### Prompt
Return the entries in full, exactly as written.

### Extracted records
--- --- ---

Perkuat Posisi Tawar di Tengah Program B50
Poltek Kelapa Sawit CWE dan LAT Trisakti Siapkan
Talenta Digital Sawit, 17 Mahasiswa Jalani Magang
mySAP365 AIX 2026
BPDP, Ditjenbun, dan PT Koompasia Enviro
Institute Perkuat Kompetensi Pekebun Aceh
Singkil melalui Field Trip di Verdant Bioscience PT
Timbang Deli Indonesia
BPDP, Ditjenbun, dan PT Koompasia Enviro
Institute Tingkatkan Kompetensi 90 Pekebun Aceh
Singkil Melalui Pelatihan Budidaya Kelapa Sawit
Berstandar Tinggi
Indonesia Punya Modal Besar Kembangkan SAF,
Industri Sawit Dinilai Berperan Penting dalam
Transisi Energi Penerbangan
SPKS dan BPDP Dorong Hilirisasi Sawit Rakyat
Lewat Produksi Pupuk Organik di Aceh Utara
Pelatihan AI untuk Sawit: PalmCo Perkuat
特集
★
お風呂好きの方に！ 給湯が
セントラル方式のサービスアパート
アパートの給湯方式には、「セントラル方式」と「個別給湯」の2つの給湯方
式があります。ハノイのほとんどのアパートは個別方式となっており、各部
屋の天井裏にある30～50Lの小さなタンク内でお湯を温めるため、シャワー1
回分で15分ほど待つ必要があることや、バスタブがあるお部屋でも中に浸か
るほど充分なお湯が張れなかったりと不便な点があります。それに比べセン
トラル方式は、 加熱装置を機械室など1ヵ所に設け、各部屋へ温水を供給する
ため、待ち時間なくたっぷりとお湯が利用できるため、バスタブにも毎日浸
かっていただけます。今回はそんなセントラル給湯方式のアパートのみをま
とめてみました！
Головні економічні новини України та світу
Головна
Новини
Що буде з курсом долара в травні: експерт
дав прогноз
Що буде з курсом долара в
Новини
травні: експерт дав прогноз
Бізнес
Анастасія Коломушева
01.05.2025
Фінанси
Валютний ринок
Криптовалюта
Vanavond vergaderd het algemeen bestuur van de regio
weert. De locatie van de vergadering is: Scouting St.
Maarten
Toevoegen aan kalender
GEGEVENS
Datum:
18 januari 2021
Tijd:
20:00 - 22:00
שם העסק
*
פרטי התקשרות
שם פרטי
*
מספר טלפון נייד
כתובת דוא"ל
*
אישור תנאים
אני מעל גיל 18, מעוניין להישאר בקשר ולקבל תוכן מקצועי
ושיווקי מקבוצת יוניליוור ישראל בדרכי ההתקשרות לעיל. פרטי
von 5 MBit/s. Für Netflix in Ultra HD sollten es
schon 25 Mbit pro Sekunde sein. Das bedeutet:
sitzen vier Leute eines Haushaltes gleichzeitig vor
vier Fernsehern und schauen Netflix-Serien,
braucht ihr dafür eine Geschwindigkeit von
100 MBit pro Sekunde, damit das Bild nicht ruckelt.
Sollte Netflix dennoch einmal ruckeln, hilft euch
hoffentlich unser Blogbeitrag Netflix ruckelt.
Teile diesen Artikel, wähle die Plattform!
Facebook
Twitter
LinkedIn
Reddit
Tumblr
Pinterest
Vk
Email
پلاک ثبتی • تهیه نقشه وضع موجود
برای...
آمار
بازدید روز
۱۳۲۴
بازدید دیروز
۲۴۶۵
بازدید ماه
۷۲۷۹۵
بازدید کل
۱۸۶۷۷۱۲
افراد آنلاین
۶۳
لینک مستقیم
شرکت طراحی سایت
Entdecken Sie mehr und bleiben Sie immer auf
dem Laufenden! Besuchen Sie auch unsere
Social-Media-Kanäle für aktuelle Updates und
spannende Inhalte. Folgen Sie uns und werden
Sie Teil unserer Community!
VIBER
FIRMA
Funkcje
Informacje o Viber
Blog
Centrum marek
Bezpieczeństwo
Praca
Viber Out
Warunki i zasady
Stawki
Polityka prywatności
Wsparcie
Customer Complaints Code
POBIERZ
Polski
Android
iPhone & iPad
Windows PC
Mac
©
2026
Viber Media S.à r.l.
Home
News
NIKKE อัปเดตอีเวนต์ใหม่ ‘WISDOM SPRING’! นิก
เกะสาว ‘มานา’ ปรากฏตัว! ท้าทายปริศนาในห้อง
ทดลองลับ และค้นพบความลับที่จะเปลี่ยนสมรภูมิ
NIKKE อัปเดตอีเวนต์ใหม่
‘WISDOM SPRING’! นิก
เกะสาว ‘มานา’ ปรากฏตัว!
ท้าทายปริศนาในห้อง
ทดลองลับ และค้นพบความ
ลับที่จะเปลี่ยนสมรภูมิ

--- --- ---

### The answer
Perkuat Posisi Tawar di Tengah Program B50
Poltek Kelapa Sawit CWE dan LAT Trisakti Siapkan
Talenta Digital Sawit, 17 Mahasiswa Jalani Magang
mySAP365 AIX 2026
BPDP, Ditjenbun, dan PT Koompasia Enviro
Institute Perkuat Kompetensi Pekebun Aceh
Singkil melalui Field Trip di Verdant Bioscience PT
Timbang Deli Indonesia
BPDP, Ditjenbun, dan PT Koompasia Enviro
Institute Tingkatkan Kompetensi 90 Pekebun Aceh
Singkil Melalui Pelatihan Budidaya Kelapa Sawit
Berstandar Tinggi
Indonesia Punya Modal Besar Kembangkan SAF,
Industri Sawit Dinilai Berperan Penting dalam
Transisi Energi Penerbangan
SPKS dan BPDP Dorong Hilirisasi Sawit Rakyat
Lewat Produksi Pupuk Organik di Aceh Utara
Pelatihan AI untuk Sawit: PalmCo Perkuat
特集
★
お風呂好きの方に！ 給湯が
セントラル方式のサービスアパート
アパートの給湯方式には、「セントラル方式」と「個別給湯」の2つの給湯方
式があります。ハノイのほとんどのアパートは個別方式となっており、各部
屋の天井裏にある30～50Lの小さなタンク内でお湯を温めるため、シャワー1
回分で15分ほど待つ必要があることや、バスタブがあるお部屋でも中に浸か
るほど充分なお湯が張れなかったりと不便な点があります。それに比べセン
トラル方式は、 加熱装置を機械室など1ヵ所に設け、各部屋へ温水を供給する
ため、待ち時間なくたっぷりとお湯が利用できるため、バスタブにも毎日浸
かっていただけます。今回はそんなセントラル給湯方式のアパートのみをま
とめてみました！
Головні економічні новини України та світу
Головна
Новини
Що буде з курсом долара в травні: експерт
дав прогноз
Що буде з курсом долара в
Новини
травні: експерт дав прогноз
Бізнес
Анастасія Коломушева
01.05.2025
Фінанси
Валютний ринок
Криптовалюта
Vanavond vergaderd het algemeen bestuur van de regio
weert. De locatie van de vergadering is: Scouting St.
Maarten
Toevoegen aan kalender
GEGEVENS
Datum:
18 januari 2021
Tijd:
20:00 - 22:00
שם העסק
*
פרטי התקשרות
שם פרטי
*
מספר טלפון נייד
כתובת דוא"ל
*
אישור תנאים
אני מעל גיל 18, מעוניין להישאר בקשר ולקבל תוכן מקצועי
ושיווקי מקבוצת יוניליוור ישראל בדרכי ההתקשרות לעיל. פרטי
von 5 MBit/s. Für Netflix in Ultra HD sollten es
schon 25 Mbit pro Sekunde sein. Das bedeutet:
sitzen vier Leute eines Haushaltes gleichzeitig vor
vier Fernsehern und schauen Netflix-Serien,
braucht ihr dafür eine Geschwindigkeit von
100 MBit pro Sekunde, damit das Bild nicht ruckelt.
Sollte Netflix dennoch einmal ruckeln, hilft euch
hoffentlich unser Blogbeitrag Netflix ruckelt.
Teile diesen Artikel, wähle die Plattform!
Facebook
Twitter
LinkedIn
Reddit
Tumblr
Pinterest
Vk
Email
پلاک ثبتی • تهیه نقشه وضع موجود
برای...
آمار
بازدید روز
۱۳۲۴
بازدید دیروز
۲۴۶۵
بازدید ماه
۷۲۷۹۵
بازدید کل
۱۸۶۷۷۱۲
افراد آنلاین
۶۳
لینک مستقیم
شرکت طراحی سایت
Entdecken Sie mehr und bleiben Sie immer auf
dem Laufenden! Besuchen Sie auch unsere
Social-Media-Kanäle für aktuelle Updates und
spannende Inhalte. Folgen Sie uns und werden
Sie Teil unserer Community!
VIBER
FIRMA
Funkcje
Informacje o Viber
Blog
Centrum marek
Bezpieczeństwo
Praca
Viber Out
Warunki i zasady
Stawki
Polityka prywatności
Wsparcie
Customer Complaints Code
POBIERZ
Polski
Android
iPhone & iPad
Windows PC
Mac
©
2026
Viber Media S.à r.l.
Home
News
NIKKE อัปเดตอีเวนต์ใหม่ ‘WISDOM SPRING’! นิก
เกะสาว ‘มานา’ ปรากฏตัว! ท้าทายปริศนาในห้อง
ทดลองลับ และค้นพบความลับที่จะเปลี่ยนสมรภูมิ
NIKKE อัปเดตอีเวนต์ใหม่
‘WISDOM SPRING’! นิก
เกะสาว ‘มานา’ ปรากฏตัว!
ท้าทายปริศนาในห้อง
ทดลองลับ และค้นพบความ
ลับที่จะเปลี่ยนสมรภูมิ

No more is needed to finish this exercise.